All at Sea the UKs leading waterfront newspaper presents its top 100 boating and sailing tips to keep you and your boat safe whilst you are out sailing or boating both inland and out on the ocean. check fishing rope
1. First of all, don’t try do everything yourself. Brief your crew, explain if necessary, demonstrate and then delegate. Monitor thereafter.
2. Keep a warp handy in the cockpit if you do not have a throwing line.
3. Always move forward on a sailing boat on the windward side. If you do loose your footing, you have further to fall and more things to grab.
4. To get rid of out of date flares, take them to a chandler and ask him to take them in, then buy the replacements from him.
5. Think boom, particularly on a reach. If you have the slightest doubt of the skill of your helm, rig a boom preventer. Make sure it can be released from the cockpit.
6. Check your lifejacket before putting it on every time. On a long passage, three or four times I had to tighten the gas cylinder because it was loose.
7. On a delivery of 3,200 miles, I went up the mast ten times. Mind you we did have a halyard part during the first 200 miles, so I was a trifle cautious!
8. Remove your jackstays if leaving the boat for some time. Sun will weaken them and they may fail.
9. Think ‘what if?’ as you brief your crew Think in particular of fire, gas explosion, man overboard, collision, and injury.
10. Think about recovering a man who has fallen overboard. A simple 6:1 tackle with a couple of strops and carabinas is easy to make up.
11. If you have black dust around your alternator belt check for alignment and tension.
12. If your boat is connected to shore power never leave it for extended periods even if you have a galvanic isolator fitted.
13. If you have fitted a gas heater to your boat recently be aware that you may possibly have invalidated your insurance policy.
14. Do you service your engine prior to lay-up or during your winter maintenance? The impeller on a boat I skippered failed two days after she had gone back into the water.
15. If you have the slightest doubt about your position or course, slow down, stop engines, heave to or anchor if you are really unsure of your position. Re-check your navigation plan and cross check with radar, compass fixing and soundings.

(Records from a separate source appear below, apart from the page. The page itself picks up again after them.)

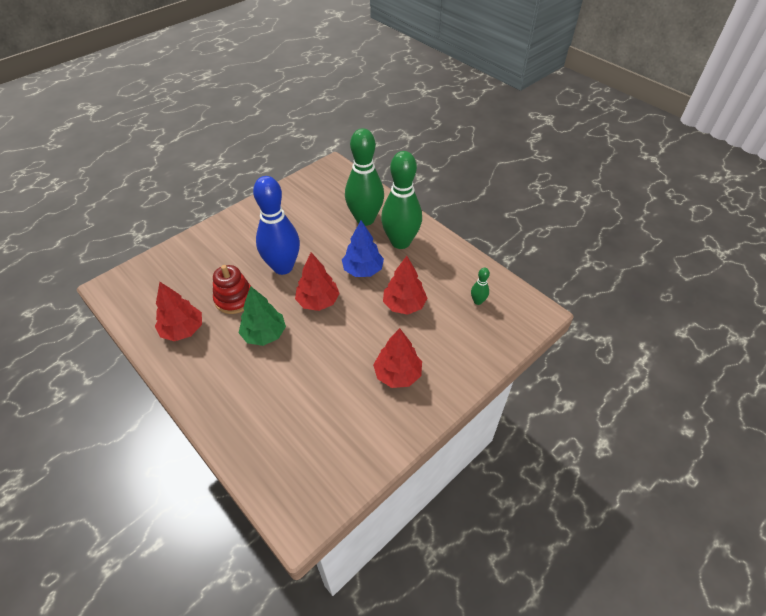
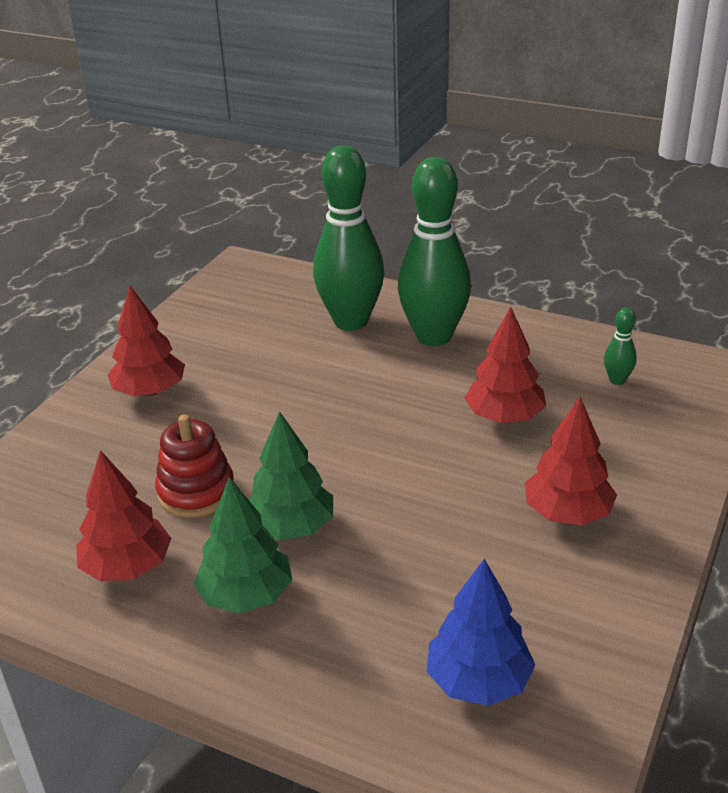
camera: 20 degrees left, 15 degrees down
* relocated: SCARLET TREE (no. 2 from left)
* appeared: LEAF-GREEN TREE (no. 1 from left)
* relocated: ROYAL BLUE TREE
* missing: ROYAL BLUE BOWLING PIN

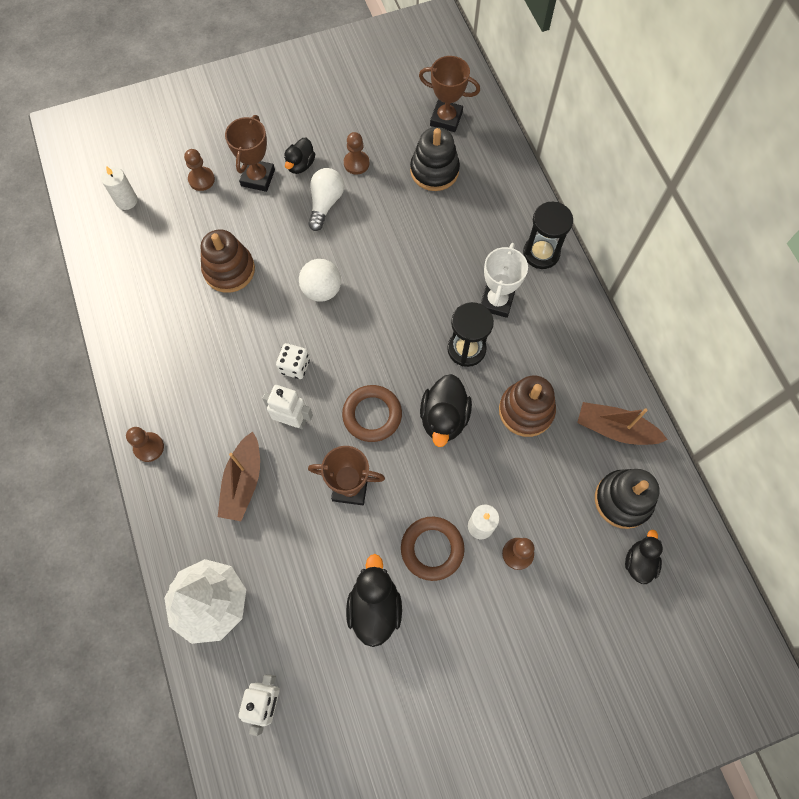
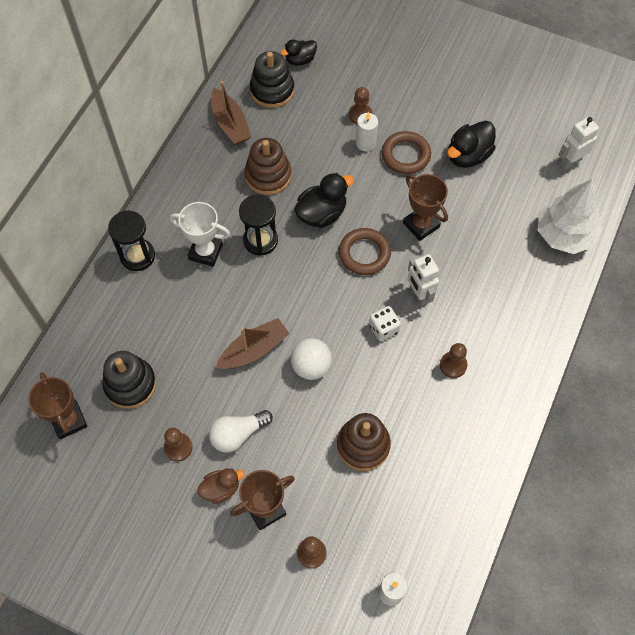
camera: 135 degrees left, 5 degrees down
* spun: WHITE TROPHY 45 degrees clockwise
* colour: BLACK TOY DUCK (no. 1 from left) to DARK BROWN TOY DUCK
* relocated: DARK BROWN BOAT (no. 1 from left in the first image) to DARK BROWN BOAT (no. 2 from left)
* relocated: DARK BROWN PAWN (no. 1 from left in the first image) to DARK BROWN PAWN (no. 4 from left)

16. When piloting your boat into harbour at night many have a mass of lights, neon, traffic, street, discos, fish and chipperies all lit up so that buoys and leading lights can be quite impossible to see against it all. Look at the large scale chart of your destination port to find an approach direction that is better than others.
17. Do you know that if a severe gale warning is given, the mean wind speed is expected to reach force 9 (41knots)? Do you know what imminent, soon, and later mean; what the definition of the various of states of visibility are, and do you understand what slowly, steadily and rapidly mean in relation to pressure system movements? I have a simple handout with all the useful expressions.
18. When using an electronic chart plotter do not use the waypoints at the harbour entrances. Anticipate the direction from which you will be approaching and chose a waypoint which will help you to “eyeball” your way in.